Dow Chemical of the US has been awarded $2.16bn in damages from the Petrochemical Industries Co of Kuwait by an arbitration court over the breakdown of a planned joint venture between the two companies in 2008.
The award, which Dow said was final and binding, brings to an end one of the more dramatic stories arising from the financial crisis.
Dow said it would put the money towards reducing its net debt, which was $16.2bn at the end of last year, funding its capital spending and paying dividends.
Its shares were up 2.8 per cent at $31.37 late Thursday afternoon in New York.
Dow and PIC, a subsidiary of the state-owned Kuwait Petroleum Corporation, had agreed to resolve contract disputes through the arbitration court of the International Chamber of Commerce, a panel of leading commercial lawyers. It was this body that awarded Dow $2.16bn, plus interest and costs.
In a statement on Thursday, Andrew Liveris, Dow’s chief executive, said: “This outcome brings resolution and closure to the issue. We remain focused on continuing to move forward with our transformation and profitable business partnerships, both in Kuwait and around the world.”
Dow has been working with Kuwaiti companies for 40 years and still has four continuing joint ventures with the country.
The roots of the dispute go back to an agreement that Dow signed with PIC in December 2008 to set up a joint venture valued at $17.4bn, to be known as K-Dow.
The deal involved Dow handing over chemical plants and other assets to the venture, in exchange for about $9bn in cash that it planned to use to fund the $15bn acquisition of Rohm & Haas, a speciality chemicals company.
However, a group of Kuwaiti lawmakers opposed the investment as the global financial crisis took a grip and the country’s finances came under scrutiny. Oil prices had slumped to less than $40 a barrel compared with a record $147 in July that year.
A cabinet statement at the time asked the supreme petroleum council “to take the necessary measures to cancel the contract … within a sound legal framework while safeguarding the state’s rights and interests”.
At the end of the year PIC pulled out of the deal.
After an attempt to delay the Rohm & Haas deal, Dow went ahead with it in March 2009, putting the company under severe financial strain. The previous month, under pressure from the global downturn, it had been forced into its first dividend cut for 97 years.

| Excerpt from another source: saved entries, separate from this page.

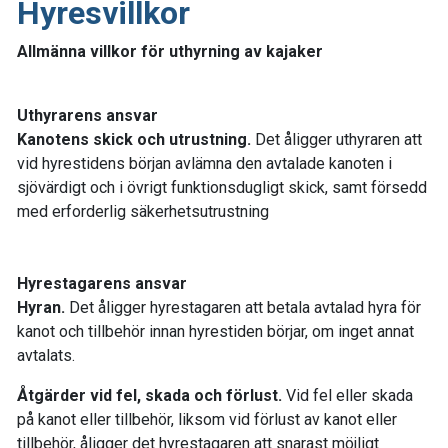
Hyresvillkor
Allmänna villkor för uthyrning av kajaker
Uthyrarens ansvar
Kanotens skick och utrustning.
Det åligger uthyraren att
vid hyrestidens början avlämna den avtalade kanoten i
sjövärdigt och i övrigt funktionsdugligt skick, samt försedd
med erforderlig säkerhetsutrustning
Hyrestagarens ansvar
Hyran.
Det åligger hyrestagaren att betala avtalad hyra för
kanot och tillbehör innan hyrestiden börjar, om inget annat
avtalats.
Åtgärder vid fel, skada och förlust.
Vid fel eller skada
på kanot eller tillbehör, liksom vid förlust av kanot eller
tillbehör, åligger det hyrestagaren att snarast möjligt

Mr Liveris told the Financial Times last year that it had been the most tense period during his time at the head of the company.

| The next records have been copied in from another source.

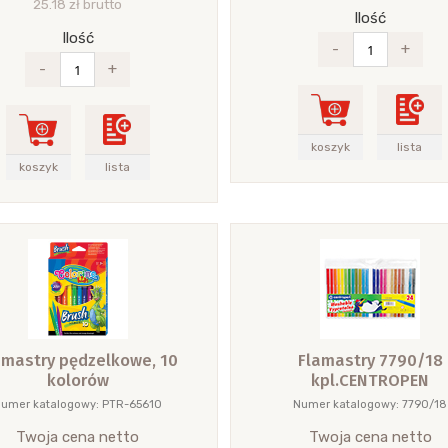
25.18 zł brutto
Ilość
Ilość
-
+
-
+
koszyk
lista
koszyk
lista
amastry pędzelkowe, 10
Flamastry 7790/18
kolorów
kpl.CENTROPEN
umer katalogowy: PTR-65610
Numer katalogowy: 7790/18
Twoja cena netto
Twoja cena netto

As the global chemicals industry has recovered, Dow has been able to pay down some of the debt it took on for the R&H deal, which reached almost 55 per cent of total capital in 2009 but has fallen to about 41 per cent today.
Analysts say the failure of the K-Dow plan after political pressure remains one of the reasons why international companies are wary of making investments in Kuwait.
The Kuwaiti parliament has more powers than its Gulf counterparts and its members commonly question how the government is spending its money.
When the joint venture came under pressure from lawmakers in December 2008, Sheikh Nasser Mohammed Al-Sabah, then prime minister, was threatened by a grilling in parliament that could have toppled him.
He was eventually replaced last year after a corruption scandal that also engulfed his cabinet.
A new Islamist-dominated parliament swept to power earlier this year and is attempting to tackle financial corruption within the system.